Consistent with previous studies, we find that exchange rate pass-through increases with domestic inflation for the full sample as well as for the inflation targeting period. However, this relationship disappears when observations with low inflation are isolated. Higher inflation variance is also associated with higher exchange rate pass-through, which is consistent with the model of Devereux and Yetman (2010) as well as with previous studies (Ozkan & Erden, 2015). Previous results are mixed concerning the volatility of exchange rates as Campa and Goldberg (2005) find a positive association and Ozkan and Erden (2015) a negative. For our data, the volatility of exchange rate shocks has a significant relationship to pass-through only for the sample 1993–2021 and observations with low inflation.

Higher persistence of exchange rate shocks increases pass-through in theory if prices are sticky because of adjustment costs or time dependent pricing rules.
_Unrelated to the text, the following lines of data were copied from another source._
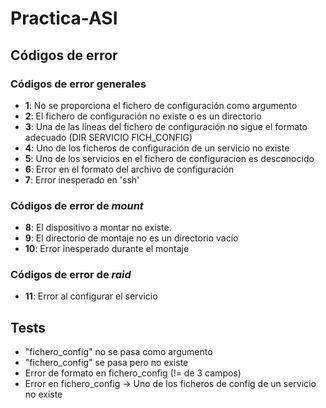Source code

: # Practica-ASI

## Códigos de error
### Códigos de error generales
- **1**: No se proporciona el fichero de configuración como argumento
- **2**: El fichero de configuración no existe o es un directorio
- **3**: Una de las líneas del fichero de configuración no sigue el formato adecuado (DIR SERVICIO FICH_CONFIG)
- **4**: Uno de los ficheros de configuración de un servicio no existe
- **5**: Uno de los servicios en el fichero de configuracion es desconocido
- **6**: Error en el formato del archivo de configuración
- **7**: Error inesperado en 'ssh'

### Códigos de error de *mount*
- **8**: El dispositivo a montar no existe.
- **9**: El directorio de montaje no es un directorio vacío
- **10**: Error inesperado durante el montaje

### Códigos de error de *raid*
- **11**: Error al configurar el servicio

## Tests
- "fichero_config" no se pasa como argumento
- "fichero_config" se pasa pero no existe
- Error de formato en fichero_config (!= de 3 campos)
- Error en fichero_config -> Uno de los ficheros de config de un servicio no existe
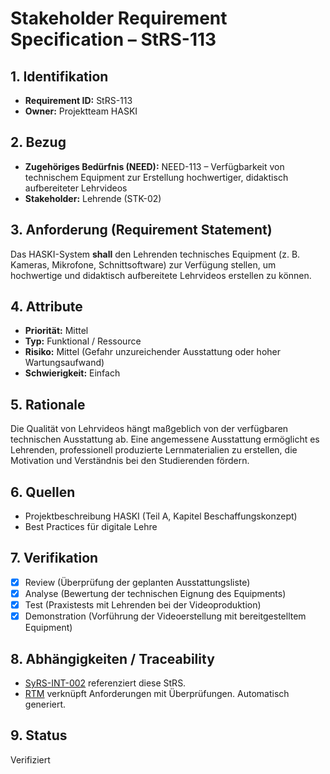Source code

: # Stakeholder Requirement Specification – StRS-113

## 1. Identifikation
- **Requirement ID:** StRS-113
- **Owner:** Projektteam HASKI

## 2. Bezug
- **Zugehöriges Bedürfnis (NEED):** NEED-113 – Verfügbarkeit von technischem Equipment zur Erstellung hochwertiger, didaktisch aufbereiteter Lehrvideos
- **Stakeholder:** Lehrende (STK-02)

## 3. Anforderung (Requirement Statement)
Das HASKI-System **shall** den Lehrenden technisches Equipment (z. B. Kameras, Mikrofone, Schnittsoftware) zur Verfügung stellen, um hochwertige und didaktisch aufbereitete Lehrvideos erstellen zu können.

## 4. Attribute
- **Priorität:** Mittel
- **Typ:** Funktional / Ressource
- **Risiko:** Mittel (Gefahr unzureichender Ausstattung oder hoher Wartungsaufwand)
- **Schwierigkeit:** Einfach

## 5. Rationale
Die Qualität von Lehrvideos hängt maßgeblich von der verfügbaren technischen Ausstattung ab. Eine angemessene Ausstattung ermöglicht es Lehrenden, professionell produzierte Lernmaterialien zu erstellen, die Motivation und Verständnis bei den Studierenden fördern.

## 6. Quellen
- Projektbeschreibung HASKI (Teil A, Kapitel Beschaffungskonzept)
- Best Practices für digitale Lehre

## 7. Verifikation
- [x] Review (Überprüfung der geplanten Ausstattungsliste)
- [x] Analyse (Bewertung der technischen Eignung des Equipments)
- [x] Test (Praxistests mit Lehrenden bei der Videoproduktion)
- [x] Demonstration (Vorführung der Videoerstellung mit bereitgestelltem Equipment)

## 8. Abhängigkeiten / Traceability
- [SyRS-INT-002](../../system-requirements/SyRS-INT-002.md) referenziert diese StRS.
- [RTM](../../rtm/RTM.md) verknüpft Anforderungen mit Überprüfungen. Automatisch generiert.

## 9. Status
Verifiziert
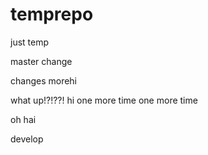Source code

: # temprepo
just temp

master change


changes morehi


what up!?!??!
hi
  one more time
  one more time


oh hai

develop
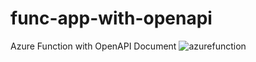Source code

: # func-app-with-openapi
Azure Function with OpenAPI Document
![azurefunction](https://github.com/henrymegwai/func-app-with-openapi/assets/4582442/0c4abf14-6de7-40bc-9cc5-76f781fafc1c)
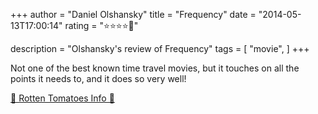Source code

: +++
author = "Daniel Olshansky"
title = "Frequency"
date = "2014-05-13T17:00:14"
rating = "⭐⭐⭐⭐🌟"

description = "Olshansky's review of Frequency"
tags = [
    "movie",
]
+++


Not one of the best known time travel movies, but it touches on all the points it needs to, and it does so very well!

[🍅 Rotten Tomatoes Info 🍅](https://www.rottentomatoes.com//m/frequency)
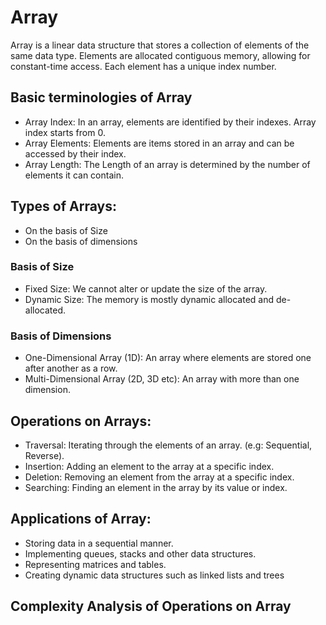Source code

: # Array

Array is a linear data structure that stores a collection of elements of the same data type. Elements are allocated contiguous memory, allowing for constant-time access. Each element has a unique index number.

## Basic terminologies of Array

- Array Index: In an array, elements are identified by their indexes. Array index starts from 0.
- Array Elements: Elements are items stored in an array and can be accessed by their index.
- Array Length: The Length of an array is determined by the number of elements it can contain.

## Types of Arrays:

- On the basis of Size
- On the basis of dimensions

### Basis of Size

- Fixed Size: We cannot alter or update the size of the array.
- Dynamic Size: The memory is mostly dynamic allocated and de-allocated.

### Basis of Dimensions

- One-Dimensional Array (1D): An array where elements are stored one after another as a row.
- Multi-Dimensional Array (2D, 3D etc): An array with more than one dimension.

## Operations on Arrays:

- Traversal: Iterating through the elements of an array. (e.g: Sequential, Reverse).
- Insertion: Adding an element to the array at a specific index.
- Deletion: Removing an element from the array at a specific index.
- Searching: Finding an element in the array by its value or index.

## Applications of Array:

- Storing data in a sequential manner.
- Implementing queues, stacks and other data structures.
- Representing matrices and tables.
- Creating dynamic data structures such as linked lists and trees


## Complexity Analysis of Operations on Array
This relationship is significant for two subsamples: Observations with low inflation and observations with exchange rate appreciations. Consistent with theory and previous studies, pass-through consistently has a negative relationship to openness and a positive relationship to the change of the exchange rate. The latter finding implies that depreciations are passed through to domestic prices to a higher degree than appreciations, which makes sense given that prices are increased regularly as long as the inflation rate is positive.

Aggregate demand as measured by the output gap enters with positive coefficients throughout Table 1 and the relationship is significant for the for the full sample as well as for the 1993–2021 period. Previous empirical evidence is mixed as Brun-Aguerre et al. (2012) documents a negative relationship between the output gap and pass-through, while Delatte and López-Villavicencio (2012) have different results for different currency pairs. The final column shows that the results are qualitatively unchanged when only the properties of the nominal exchange rate are included.

5 Conclusions

We estimate the pass-through of nominal exchange rate shocks to domestic prices using Bayesian VAR models with time-varying parameters and stochastic volatility. The time varying pass-through coefficients are then regressed on a set of macroeconomic variables. Allowing continuous time variation provides more information on the behavior of pass-through than cross country regressions and/or split sample estimation, which is used in most previous studies.

The level of inflation displays a positive effect for the full sample, but not for any of the subsamples. Instead, we systematically find positive relationships between exchange rate pass-through and the variance and persistence of shocks to domestic prices. Exchange rate persistence is associated high pass-through only for observations with exchange rate appreciations or low inflation. The effect of persistence of inflation is also much stronger for these two subsamples. Aggregate demand has a significant positive relationship to pass-through for the full sample as well as for the 1993–2021 period. Overall, we find that the pass-through of exchange rates to import prices varies considerably over time in a manner which is consistent with microeconomic pricing models and macroeconomic theory.